Outre les questions sociétales, pas question non plus pour Emmanuel Macron de se laisser déborder sur des valeurs chères à la droite. Après les attentats de l’Aude, il s’est gardé de réagir aux invectives de Laurent Wauquiez et Marine Le Pen, restant dans son incarnation très "traditionnelle et verticale" de la fonction présidentielle. Une posture qui parle aussi à un certain électorat conservateur…

Mieux conquérir au niveau local pour envisager 2022

Cette posture distanciée à travers laquelle Emmanuel Macron cherche à "rétablir le crédit de la parole politique", lui permet aussi de maintenir son équilibre dans le projet centriste qu’il mène. Au-delà des clivages, le locataire de l’Elysée veut rassembler et "apaiser" face au "sentiment d’anxiété et d’angoisse qui habite la population sur les questions économique et sécuritaire", précise Bruno Cautrès.

Cela nécessite par ailleurs d’atténuer l’impression qui domine pour le moment dans l’opinion publique : "Il sait que l’image de président des riches, et de président éloigné de son peuple lui colle à la peau. Cette dernière image est d’ailleurs ce qui ressort de plus en plus". Parmi les réformes les plus impopulaires menées par son gouvernement : la hausse de la CSG pour les retraités. Or, ces derniers s’abstiennent moins que les jeunes et votent plus à droite.

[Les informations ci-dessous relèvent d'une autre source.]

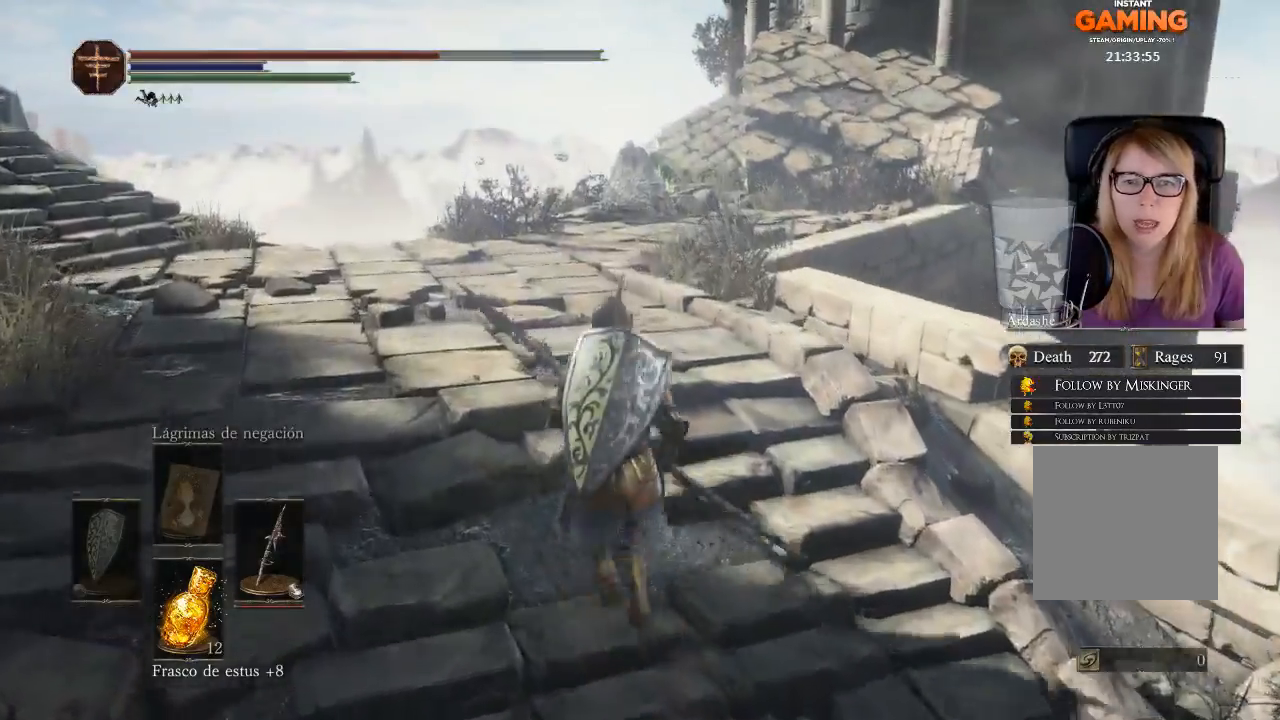
{"buttons": ["B"], "left_stick": "up", "right_stick": "center", "events": []}
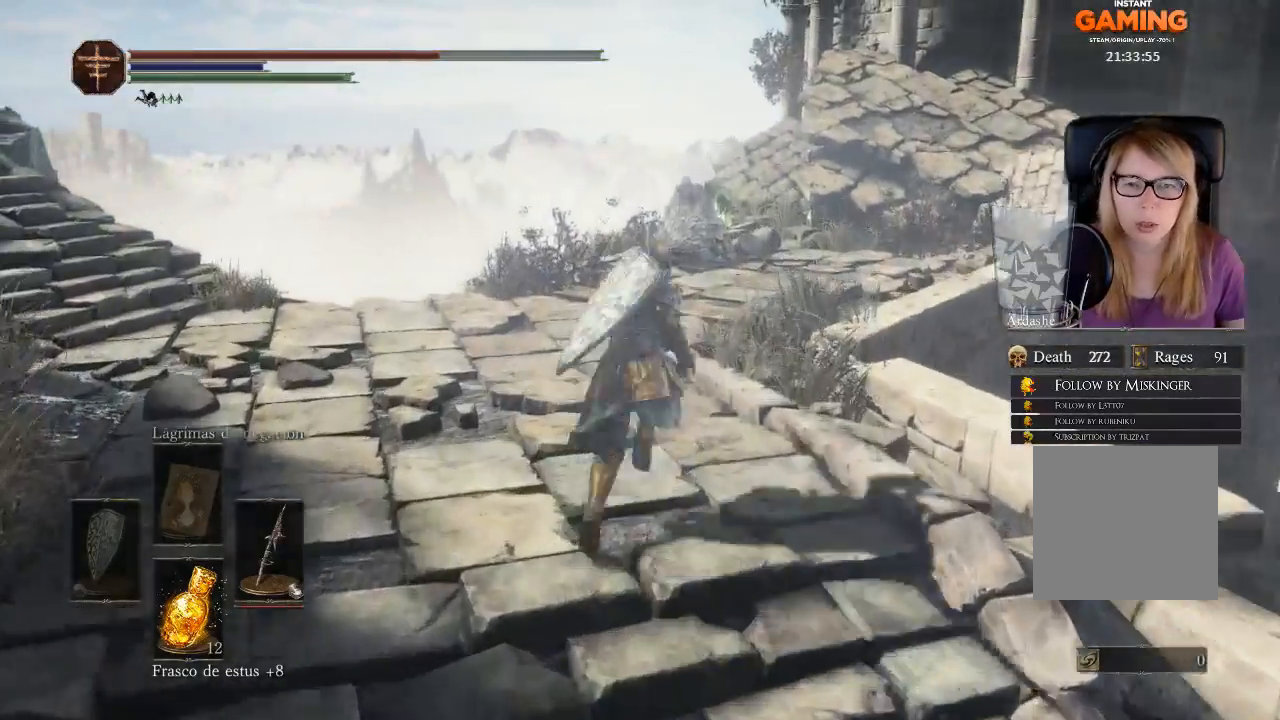
{"buttons": ["B"], "left_stick": "up", "right_stick": "center", "events": []}
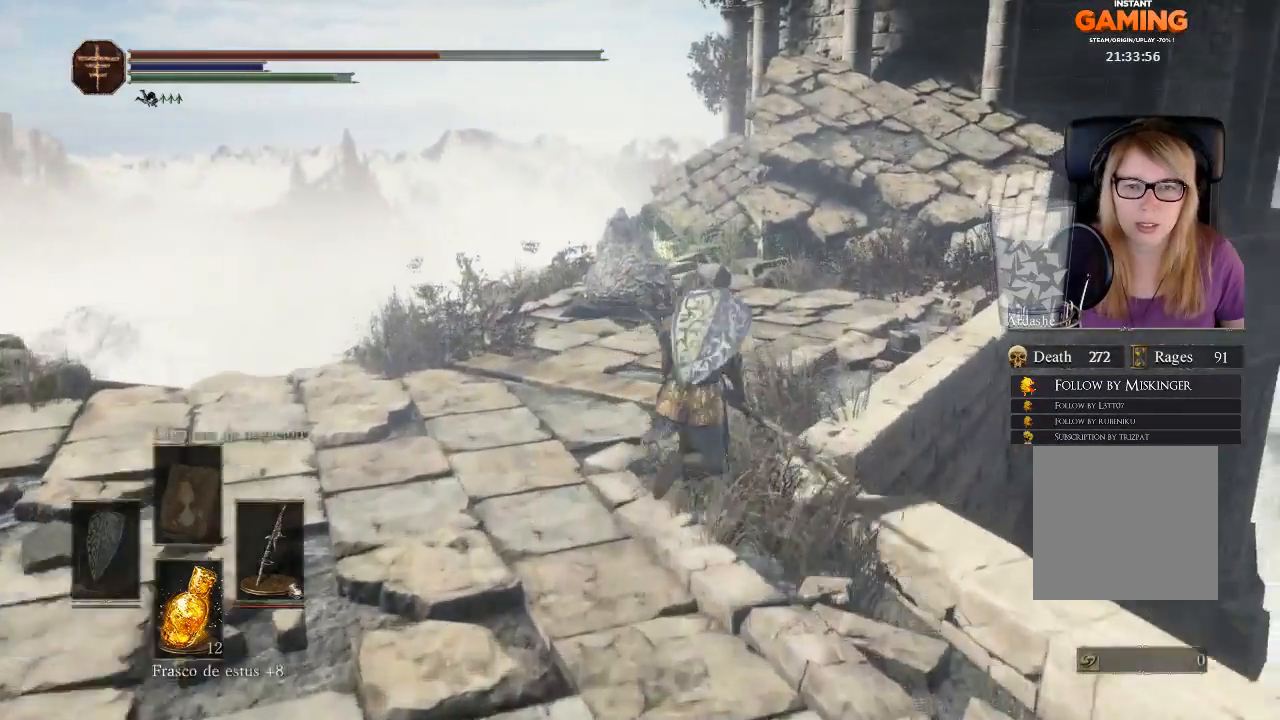
{"buttons": ["B"], "left_stick": "up", "right_stick": "center", "events": []}
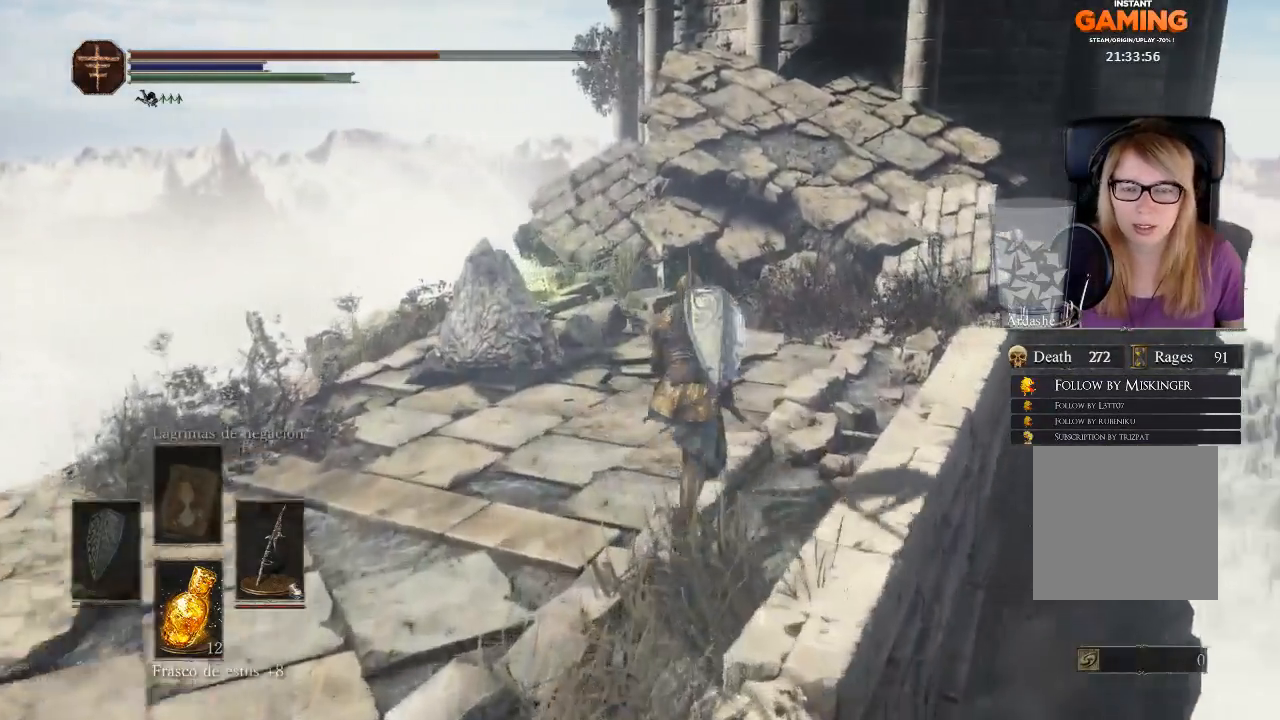
{"buttons": ["B"], "left_stick": "up", "right_stick": "center", "events": []}
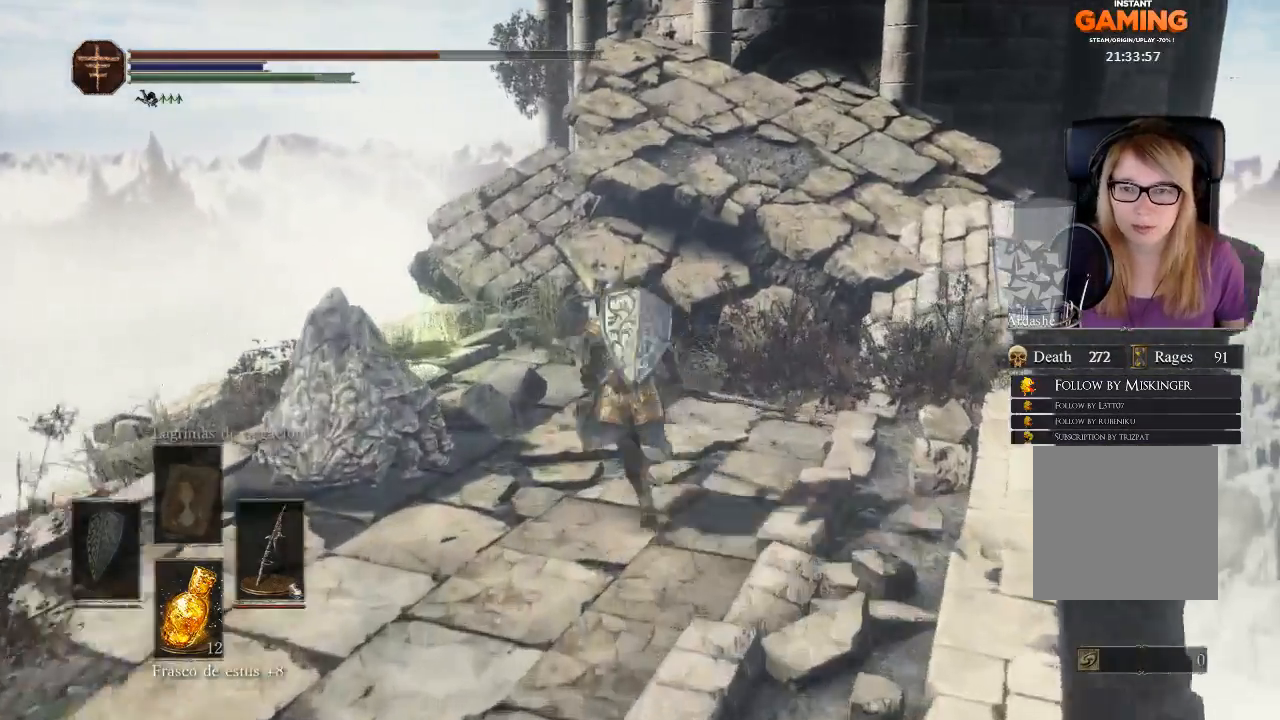
{"buttons": ["B"], "left_stick": "up", "right_stick": "center", "events": []}
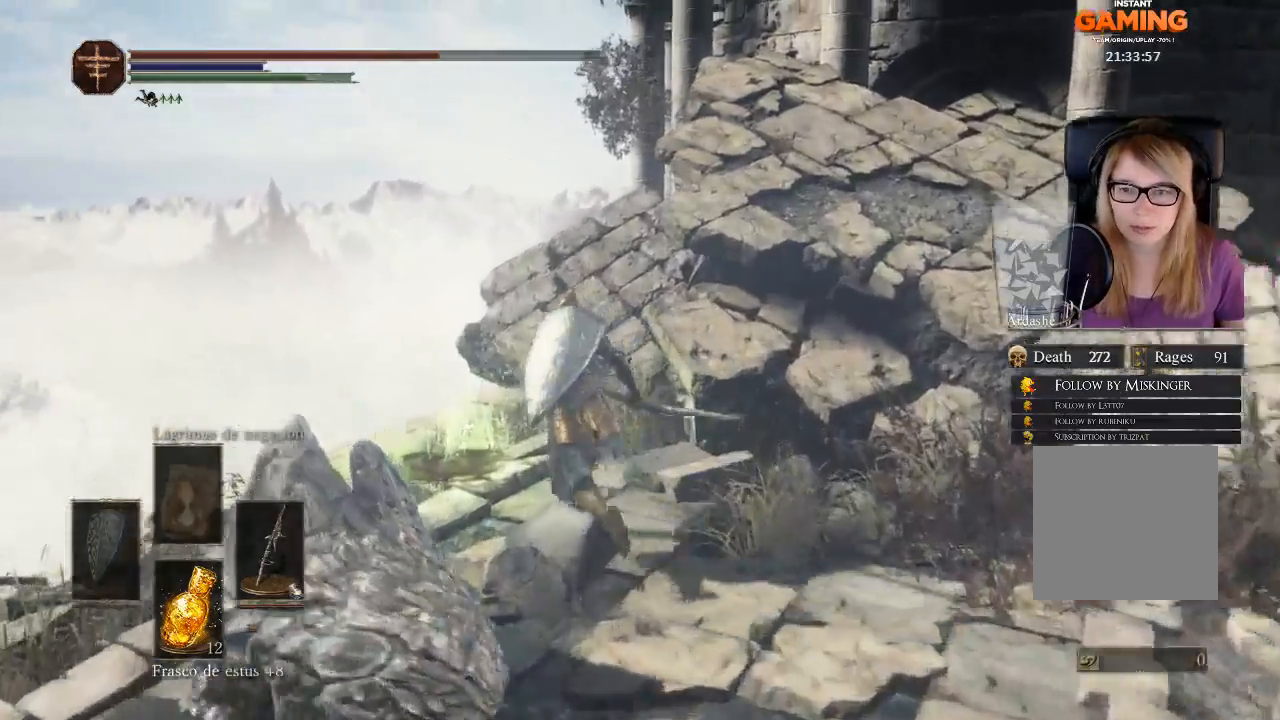
{"buttons": [], "left_stick": "down-right", "right_stick": "center", "events": [[33, "A", "down"], [167, "A", "up"], [200, "left_stick", "center"], [300, "A", "down"], [300, "left_stick", "down-right"], [367, "A", "up"], [433, "B", "up"]]}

Cette partie de la population représente également un enjeu à long terme pour Emmanuel Macron : la présidentielle de 2022. "Emmanuel Macron a compris que l’enjeu essentiel de la prochaine présidentielle serait les territoires. Or son mouvement En Marche a besoin d’un ancrage, il ne pourra durer dans le temps que s’il est ancré localement", rappelle Bruno Cautrès. Elu par les jeunes urbains (Au premier tour les 25-34 ans avaient voté à 28% pour lui, alors que François Fillon captait 45% des 70 ans et plus), Emmanuel Macron n’a d’autre choix que d’élargir sa base s’il veut garder le contrôle du gouvernail. Ce jeu savant de dosage et de timing auquel le président de la République est particulièrement rompu s’est dernièrement manifesté dans une opération de séduction des territoires, un vivier important pour les prochaines européennes et municipales.